From the above retention, it could be seen that retention rates are higher in the control group. Also, the retention rate is much higher for day 1 as compared to day 7.

When we consider a sample instead of a population, there is a high possibility that it happens by chance. To be sure of it didn't happen by chance we perform hypothesis testing.

## Metrics
The unit of diversion is a user id through which the user(experimental units) are randomly split into two different groups i.e. Control and Experiment. Make sure the users are randomly assigned to one and only one group.

The evaluation metric or response variable chosen here is the retention of a player. This metric is used to measure the impact of our change. Retention is basically people coming back to your product to use it again.

Our interest lies in comparing the means of both the control and experimental group. For this, an Independent sample t-test would be an appropriate choice. I would talk about it more in the later section.

## Formulating Hypothesis
Null Hypothesis: It states there is no difference between the control and experiment groups which means:
- The retention rates are the same in both groups.
- There is no statistically significant result.

Alternate Hypothesis: There is a difference between the control and experiment groups which means:
- Retention rates are different in both groups.
- It gives Statistical Significant result

## Sample Size

Power analysis and Significance level: Once after decided on the metrics and the hypothesis, we should check whether we have enough data to run our A/B testing.

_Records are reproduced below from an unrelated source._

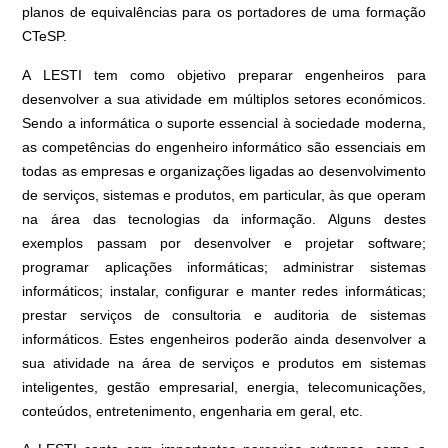
planos de equivalências para os portadores de uma formação
CTeSP.
A LESTI tem como objetivo preparar engenheiros para
desenvolver a sua atividade em múltiplos setores económicos.
Sendo a informática o suporte essencial à sociedade moderna,
as competências do engenheiro informático são essenciais em
todas as empresas e organizações ligadas ao desenvolvimento
de serviços, sistemas e produtos, em particular, às que operam
na área das tecnologias da informação. Alguns destes
exemplos passam por desenvolver e projetar software;
programar aplicações informáticas; administrar sistemas
informáticos; instalar, configurar e manter redes informáticas;
prestar serviços de consultoria e auditoria de sistemas
informáticos. Estes engenheiros poderão ainda desenvolver a
sua atividade na área de serviços e produtos em sistemas
inteligentes, gestão empresarial, energia, telecomunicações,
conteúdos, entretenimento, engenharia em geral, etc.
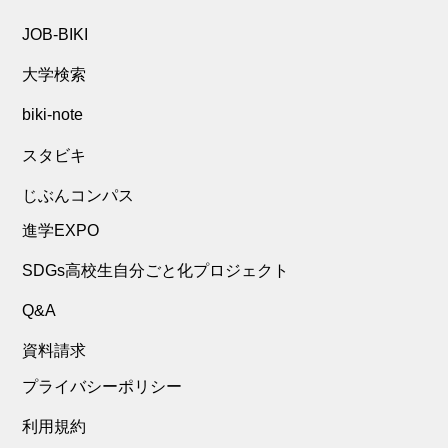
JOB-BIKI
大学検索
biki-note
スタビキ
じぶんコンパス
進学EXPO
SDGs高校生自分ごと化プロジェクト
Q&A
資料請求
プライバシーポリシー
利用規約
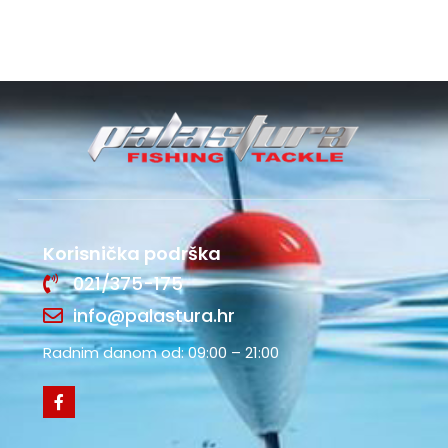
Korisnička podrška
021/375-175
info@palastura.hr
Radnim danom od: 09:00 – 21:00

When calculating sample size these errors should be avoided:
- To avoid type I errors, the significance level must be specified while calculating the sample size.
- To avoid type II errors, the sample size should be large enough, to achieve this set the power at 0.8 or 0.9 if possible when calculating your sample size.

For this problem, We choose a confidence Interval i.e. 95% that gives us the value of the Significance Level of the test(alpha)=0.05 and the Power level of the test( 1 — Beta) =80% .

# CONCLUSION:

Descriptive analysis plays an important role in the exploration of data.

When choosing sample size, the experiment units should be chosen at random. Hence, not giving the inconsistent result.

Also, the duration plays a key role while computing the test size because if stopped early we won’t be having enough data to get significant results.